Watchdog group gives 2 Triangle hospitals 'C' grades

Posted November 7, 2019 5:24 a.m. EST
Updated November 7, 2019 10:58 a.m. EST

A report released Thursday from a watchdog group shows how safe hospitals are in the Triangle.

The Leapfrog Hospital Safety Grade rates hospitals based on infections, problems with surgeries, safety issues as well as practices to prevent errors.

In the Triangle, WakeMed hospitals in Raleigh and Cary received “C” grades.

Compared with other hospitals, both WakeMed in Raleigh and Cary had higher rates of infection and of objects being left in patients’ bodies.

They also had higher rates of death from serious but treatable complications.
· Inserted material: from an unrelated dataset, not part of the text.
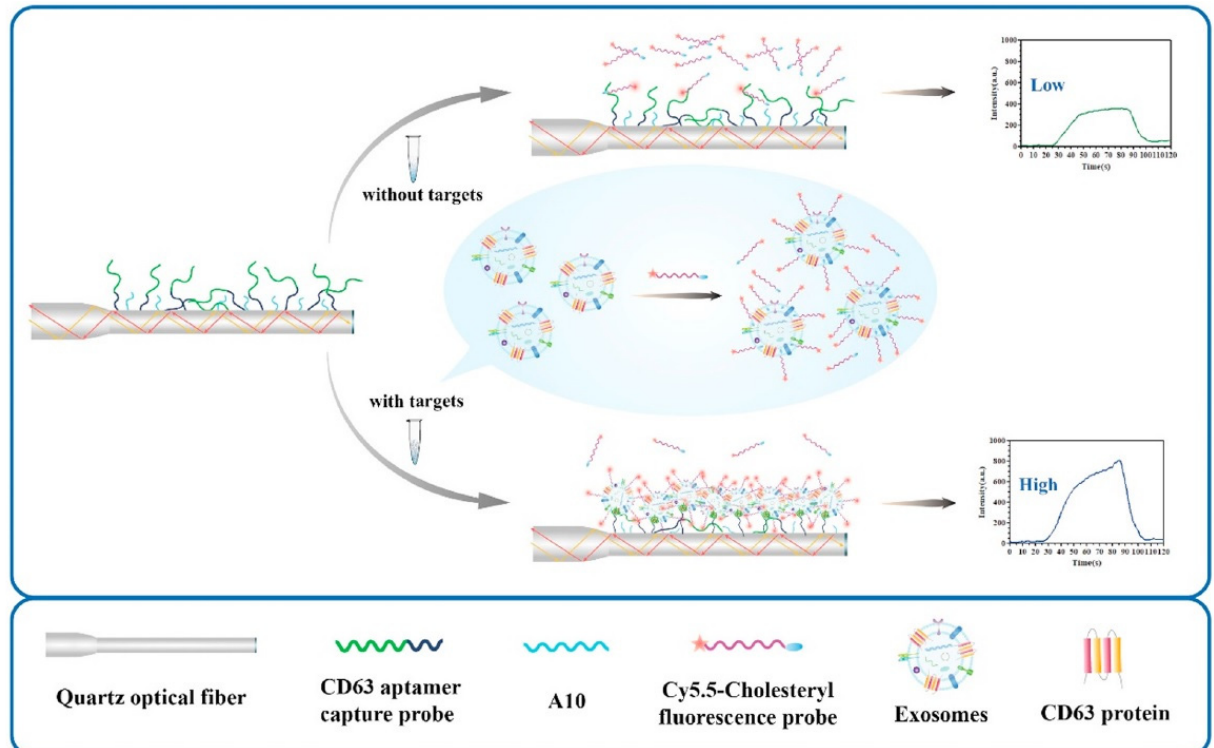
Figure 16. A sandwich-based sensing mechanism for exosome detection using FNA-FOEW sensor. Reprinted from Li et al. (2022) [117], Copyright (2022), with permission from Elsevier.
WakeMed in Cary had received a “C” from the group last year.

This is the first in recent years the Raleigh location was given a C. The hospital has normally received a “B.”

In a statement, WakeMed said the Leapfrog scores don't recognize that the hospitals' infection rates have improved since 2018 or other new developments.

“We have a great opportunity to continue building on the improvements we have made over the past year," Dr. Karen Chilton, WakeMed’s interim chief quality officer, said in a statement. “We have an incredibly committed team, and by working together we can make a truly positive impact on our patients and the quality of care they receive.”

WakeMed's internal "Chasing Zero" campaign aims to "eliminate all preventable harm" including infections, falls with injury, preventable blood clots and other concerns, according to its website.

UNC Hospitals, Rex Hospital and Duke Raleigh, Duke Regional and Duke University hospitals received an “A.”

“We’re proud of the safe care that our coworkers and physicians provide every day to patients from across North Carolina,” Dr. Wesley Burks, CEO of UNC Health Care, said in a statement.

Duke Health said in a statement said the scores are evidence of the organization's commitment to safety of patients and employees.

"I thank our nurses, physicians and team members for their attention in keeping our patients safe and providing the highest quality care,” said Dr. William Fulkerson, executive vice president of Duke University Health System.

Cape Fear Valley Medical Center in Fayetteville also received an “A.”

North Carolina has the fifth highest percentage of “A” hospitals in the United States, following Maine, Utah, Virginia and Oregon.

Some hospitals say Leapfrog penalizes hospitals for transparency, while others have criticized its methodology.